Department of Neurobiology, Weizmann Institute of Science, Rehovot 76100, Israel.
Department of Neurobiology, Weizmann Institute of Science, Rehovot 76100, Israel.
J Autoimmun. 2014 Nov;54:8-14. doi: 10.1016/j.jaut.2014.08.002. Epub 2014 Sep 8.

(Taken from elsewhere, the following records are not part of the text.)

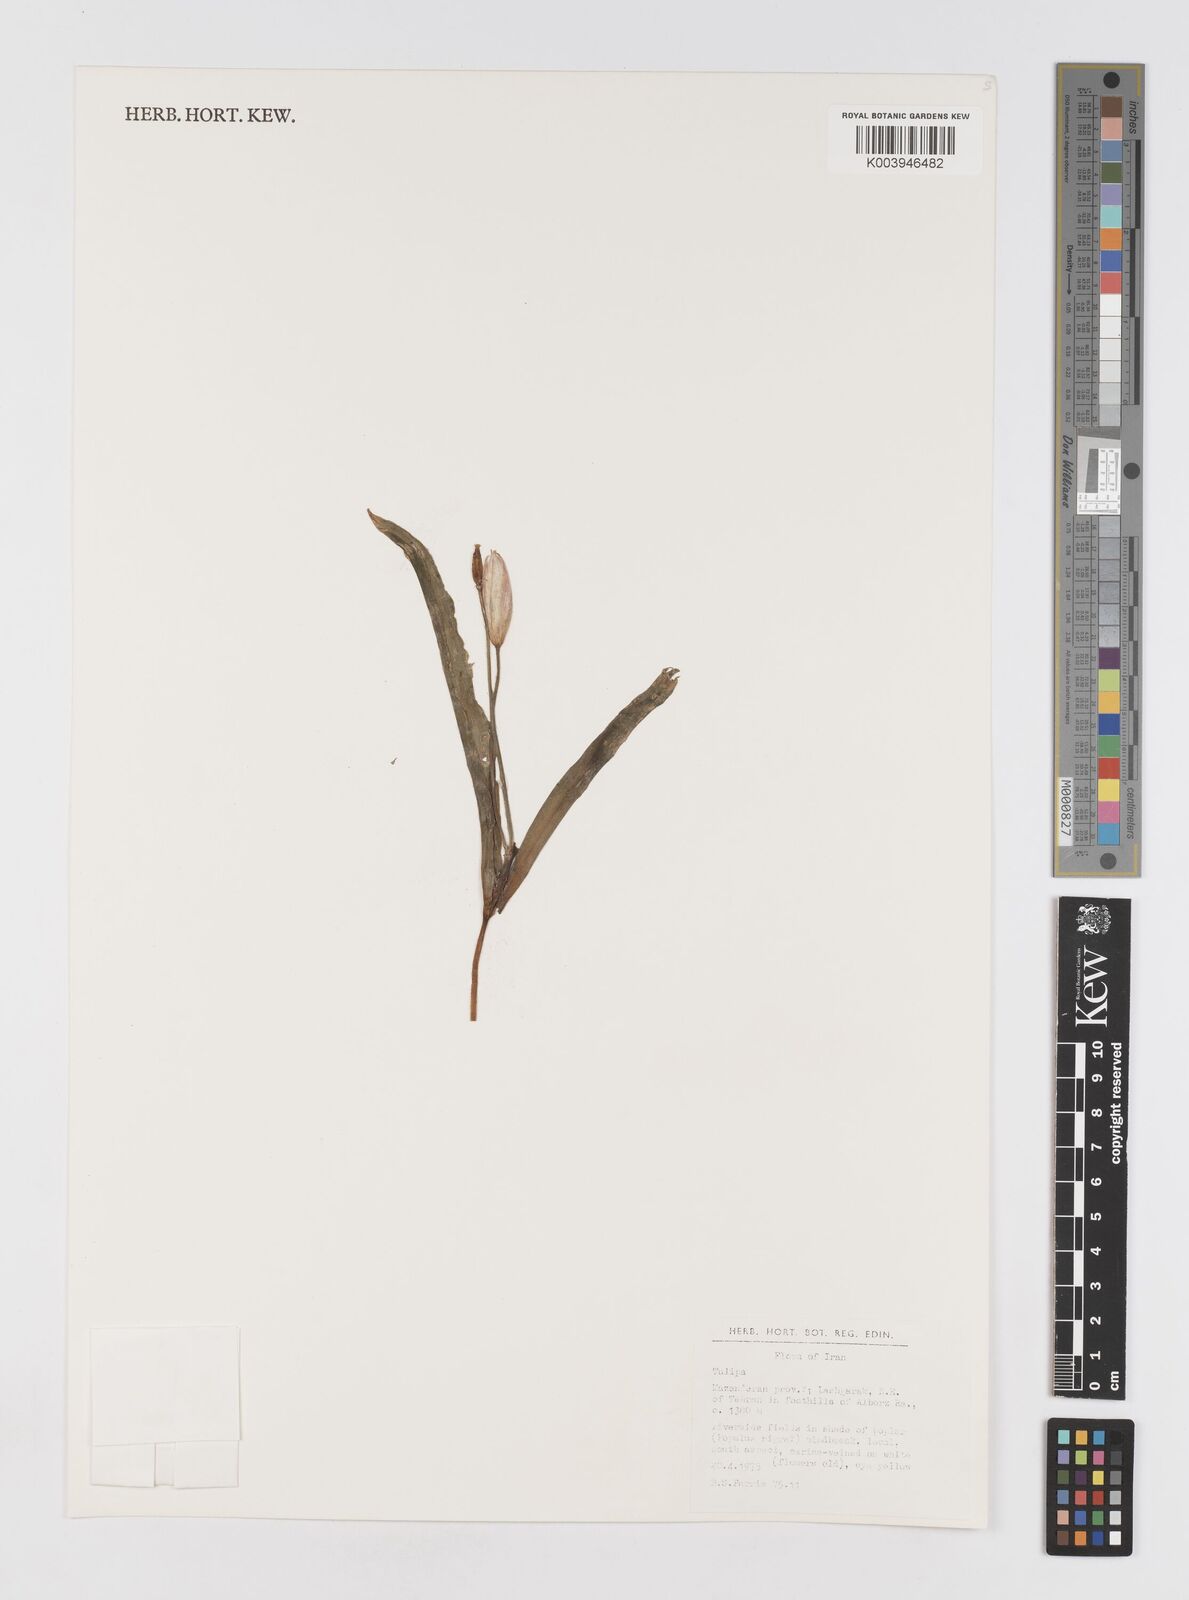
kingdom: Plantae
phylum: Tracheophyta
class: Liliopsida
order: Liliales
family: Liliaceae
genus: Tulipa
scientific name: Tulipa
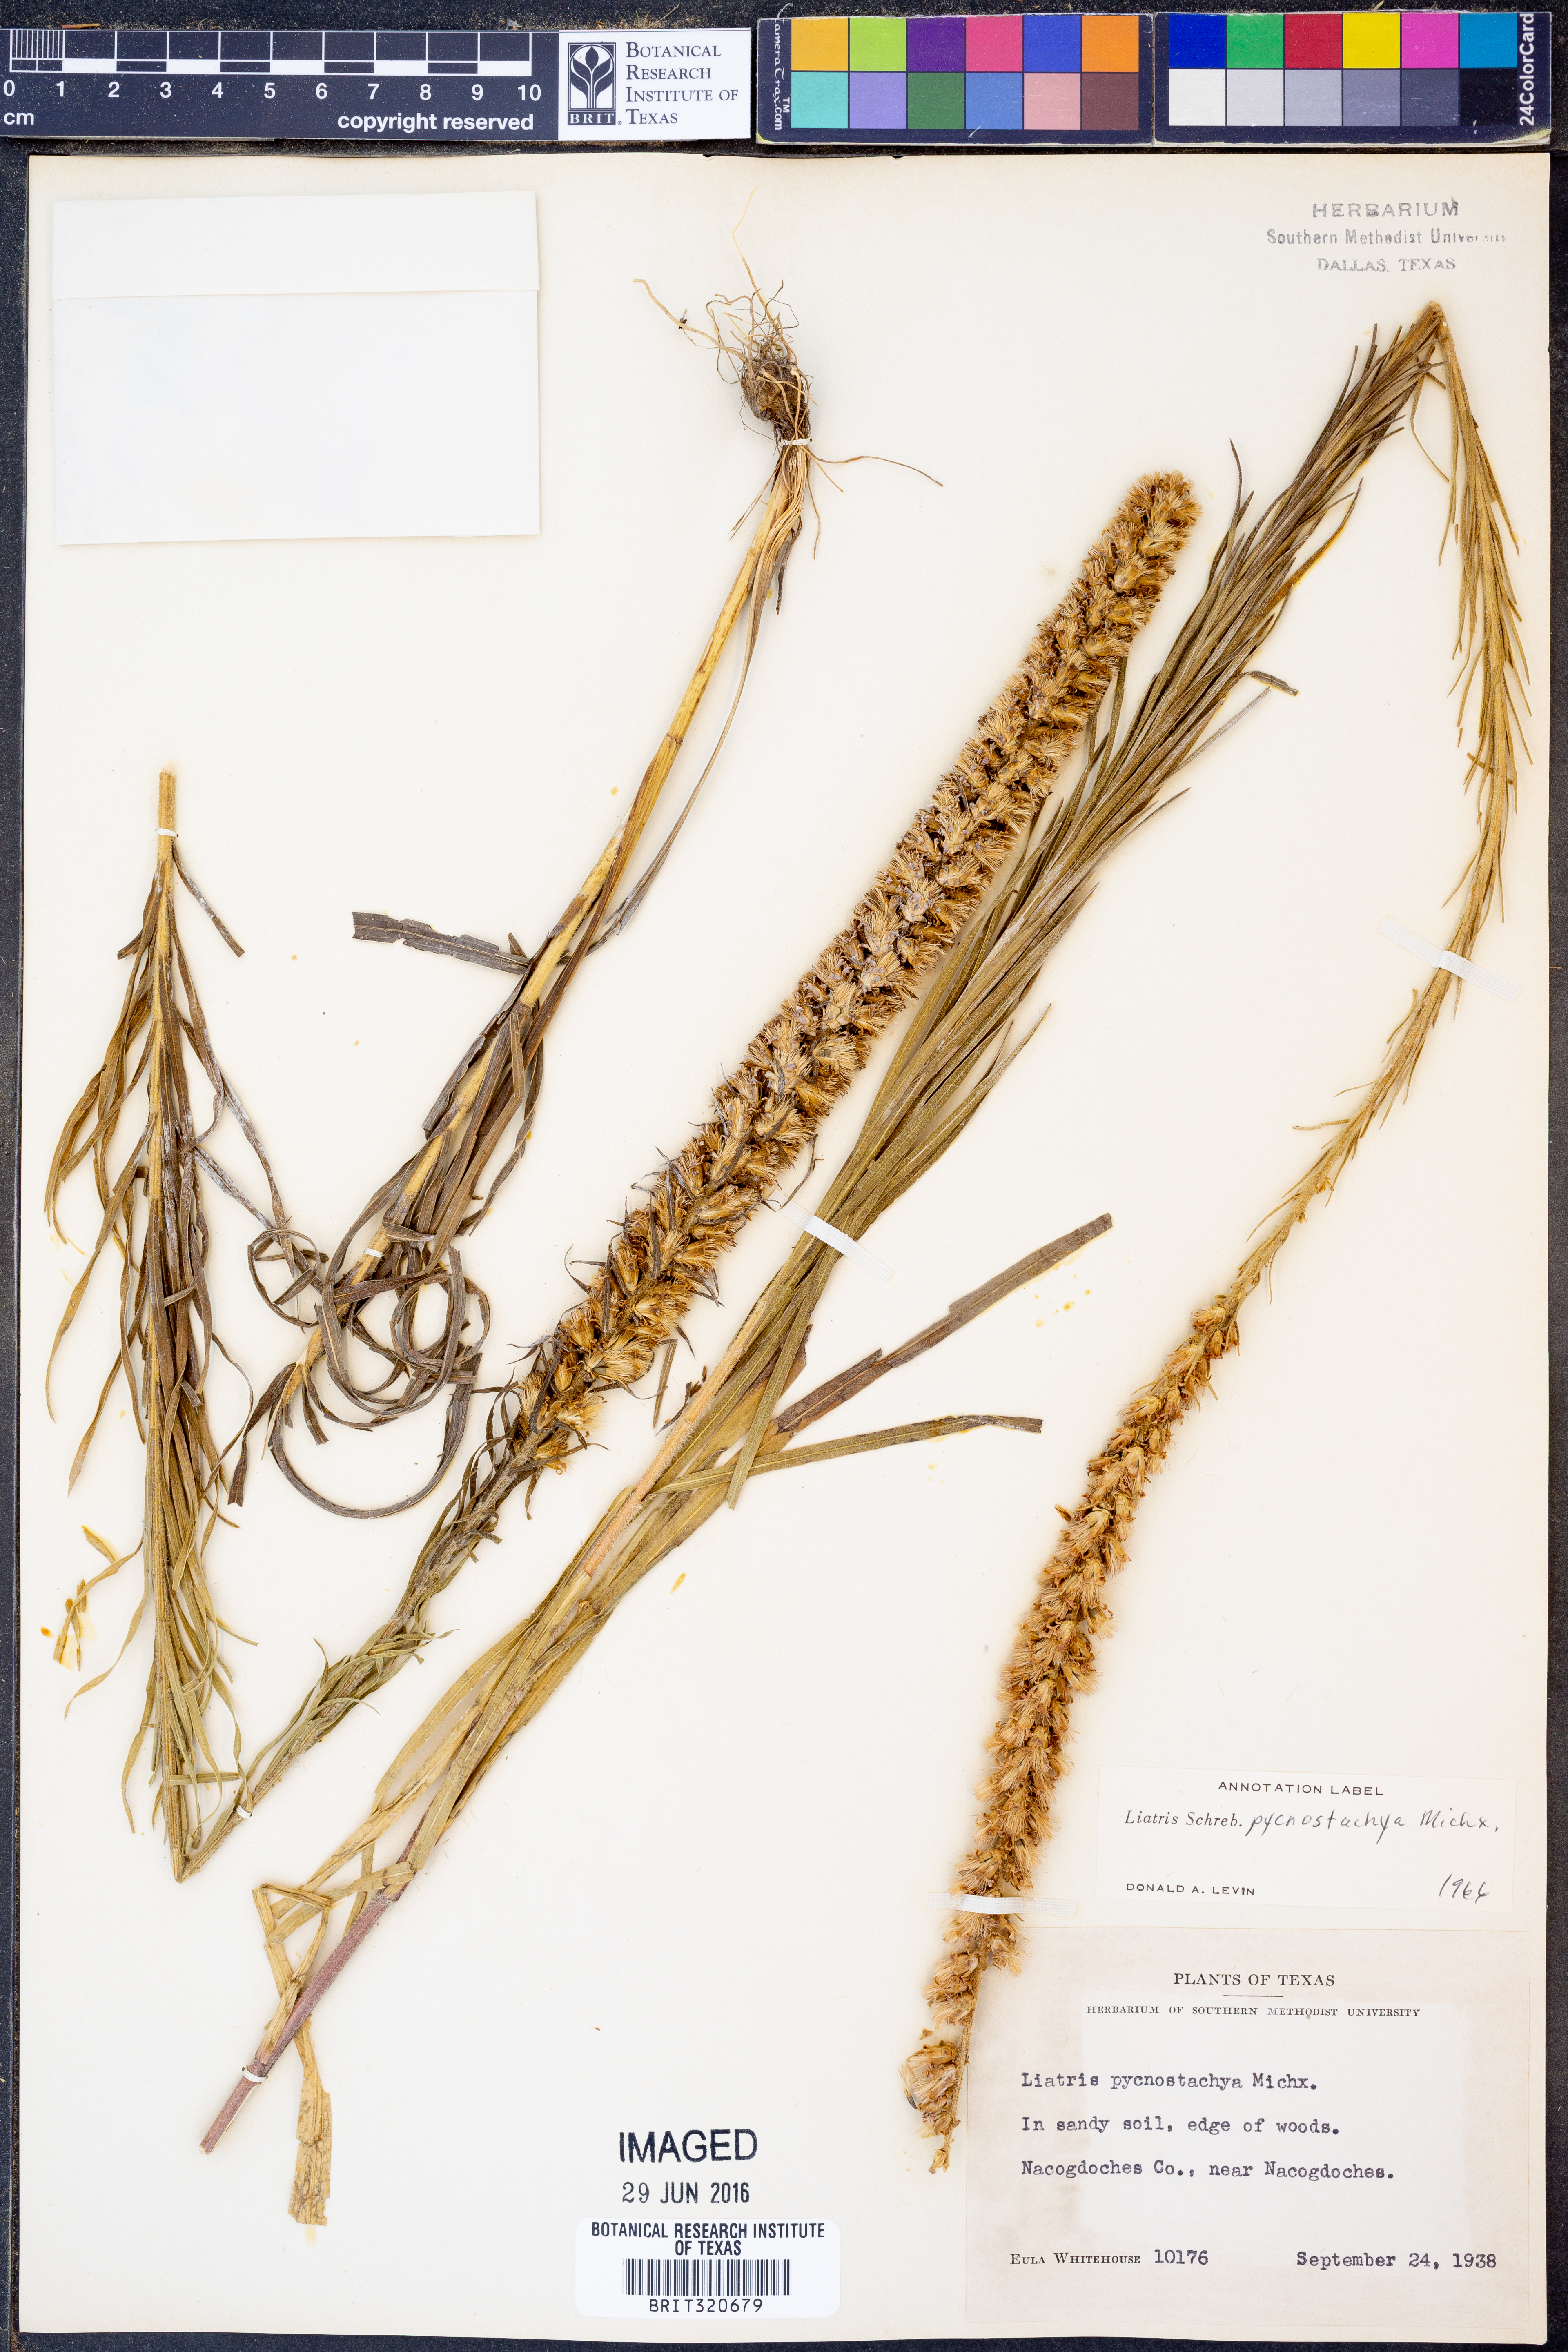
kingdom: Plantae
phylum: Tracheophyta
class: Magnoliopsida
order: Asterales
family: Asteraceae
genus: Liatris
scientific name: Liatris pycnostachya
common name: Cattail gayfeather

Immune cell infiltration to the brain's territory was considered for decades to reflect a pathological process in which immune cells attack the central nervous system (CNS); such a process is observed in the inflammatory autoimmune disease, multiple sclerosis (MS). As neuroinflammatory processes within the CNS parenchyma are also common to other CNS pathologies, regardless of their etiology, including neurodegenerative disorders such as Alzheimer's disease (AD) and Amyotrophic lateral sclerosis (ALS), these pathologies have often been compared to MS, a disease that benefits from immunosuppressive therapy. Yet, over the last decade, it became clear that autoimmunity has a bright side, and that it plays a pivotal role in CNS repair following damage. Specifically, autoimmune T cells were found to facilitate CNS healing processes, such as in the case of sterile mechanical injuries to the brain or the spinal cord, mental stress, or biochemical insults. Even more intriguingly, autoimmune T cells were found to be involved in supporting fundamental processes of brain functional integrity, such as in the maintenance of life-long brain plasticity, including spatial learning and memory, and neurogenesis. Importantly, autoimmune T cells are part of a cellular network which, to operate efficiently and safely, requires tight regulation by other immune cell populations, such as regulatory T cells, which are indispensable for maintenance of immunological self-tolerance and homeostasis. Here, we suggest that dysregulation of the balance between peripheral immune suppression, on one hand, and protective autoimmunity, on the other, is an underlying mechanism in the emergence and progression of the neuroinflammatory response associated with chronic neurodegenerative diseases and brain aging. Mitigating chronic neuroinflammation under these conditions necessitates activation, rather than suppression, of the peripheral immune response directed against self. Accordingly, we propose that fighting off acute and chronic neurodegenerative conditions requires breaking peripheral immune tolerance to CNS self-antigens, in order to boost protective autoimmunity. Nevertheless, the optimal approach to fine tune such immune response must be individually explored for each condition.
几十年来,人们一直认为免疫细胞浸润大脑区域反映了一种免疫细胞攻击中枢神经系统(CNS)的病理过程;这种过程发生在炎症性自身免疫性疾病多发性硬化症(MS)中。由于神经炎症过程在中枢神经系统实质中也很常见于其他中枢神经系统疾病,无论其病因如何,包括神经退行性疾病如阿尔茨海默病(AD)和肌萎缩侧索硬化症(ALS),这些疾病经常与多发性硬化症相比较,多发性硬化症受益于免疫抑制治疗。然而,在过去十年中,很明显自身免疫有其积极的一面,它在中枢神经系统损伤后的修复中起着关键作用。具体来说,自身免疫性 T 细胞被发现促进中枢神经系统的愈合过程,例如在大脑或脊髓的无菌机械损伤、精神压力或生化损伤的情况下。更有趣的是,自身免疫性 T 细胞被发现参与支持大脑功能完整性的基本过程,例如维持终身大脑可塑性,包括空间学习和记忆以及神经发生。重要的是,自身免疫性 T 细胞是细胞网络的一部分,为了有效地和安全地运作,它需要其他免疫细胞群的紧密调节,如调节性 T 细胞,它们对于维持免疫自我耐受和体内平衡是不可或缺的。在这里,我们提出,外周免疫抑制与保护性自身免疫之间平衡的失调是与慢性神经退行性疾病和大脑衰老相关的神经炎症反应出现和进展的潜在机制。在这些情况下,减轻慢性神经炎症需要激活针对自身的外周免疫反应,而不是抑制它。因此,我们提出,击退急性和慢性神经退行性疾病需要打破针对中枢神经系统自身抗原的外周免疫耐受,以增强保护性自身免疫。然而,必须针对每种情况单独探索微调这种免疫反应的最佳方法。